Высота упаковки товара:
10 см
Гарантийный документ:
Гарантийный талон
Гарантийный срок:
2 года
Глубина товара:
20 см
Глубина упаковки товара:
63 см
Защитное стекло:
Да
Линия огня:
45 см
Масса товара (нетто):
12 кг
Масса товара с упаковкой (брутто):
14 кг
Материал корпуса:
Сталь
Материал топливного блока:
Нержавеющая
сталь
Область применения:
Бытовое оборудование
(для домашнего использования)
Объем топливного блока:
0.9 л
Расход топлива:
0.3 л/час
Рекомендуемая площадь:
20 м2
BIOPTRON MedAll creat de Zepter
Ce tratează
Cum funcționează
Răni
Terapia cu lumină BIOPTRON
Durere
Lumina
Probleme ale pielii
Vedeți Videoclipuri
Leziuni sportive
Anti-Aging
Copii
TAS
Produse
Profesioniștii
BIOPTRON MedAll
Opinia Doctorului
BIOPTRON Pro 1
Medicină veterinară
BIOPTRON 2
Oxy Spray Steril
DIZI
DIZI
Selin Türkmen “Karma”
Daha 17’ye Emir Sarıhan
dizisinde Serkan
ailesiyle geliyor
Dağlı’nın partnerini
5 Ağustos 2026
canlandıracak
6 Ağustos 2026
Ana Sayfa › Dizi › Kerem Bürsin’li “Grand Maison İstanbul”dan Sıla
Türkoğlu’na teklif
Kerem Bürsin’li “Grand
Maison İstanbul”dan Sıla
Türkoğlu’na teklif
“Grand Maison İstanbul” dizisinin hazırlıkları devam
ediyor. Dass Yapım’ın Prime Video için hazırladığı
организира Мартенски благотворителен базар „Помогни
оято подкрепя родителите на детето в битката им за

* PROBLEM STATEMENT:
Reproduce exactly the line that holds "Profesioniștii", then every line after it, ending with the final line of the records above.

* EXERCISE ANSWER:
Profesioniștii
BIOPTRON MedAll
Opinia Doctorului
BIOPTRON Pro 1
Medicină veterinară
BIOPTRON 2
Oxy Spray Steril
DIZI
DIZI
Selin Türkmen “Karma”
Daha 17’ye Emir Sarıhan
dizisinde Serkan
ailesiyle geliyor
Dağlı’nın partnerini
5 Ağustos 2026
canlandıracak
6 Ağustos 2026
Ana Sayfa › Dizi › Kerem Bürsin’li “Grand Maison İstanbul”dan Sıla
Türkoğlu’na teklif
Kerem Bürsin’li “Grand
Maison İstanbul”dan Sıla
Türkoğlu’na teklif
“Grand Maison İstanbul” dizisinin hazırlıkları devam
ediyor. Dass Yapım’ın Prime Video için hazırladığı
организира Мартенски благотворителен базар „Помогни
оято подкрепя родителите на детето в битката им за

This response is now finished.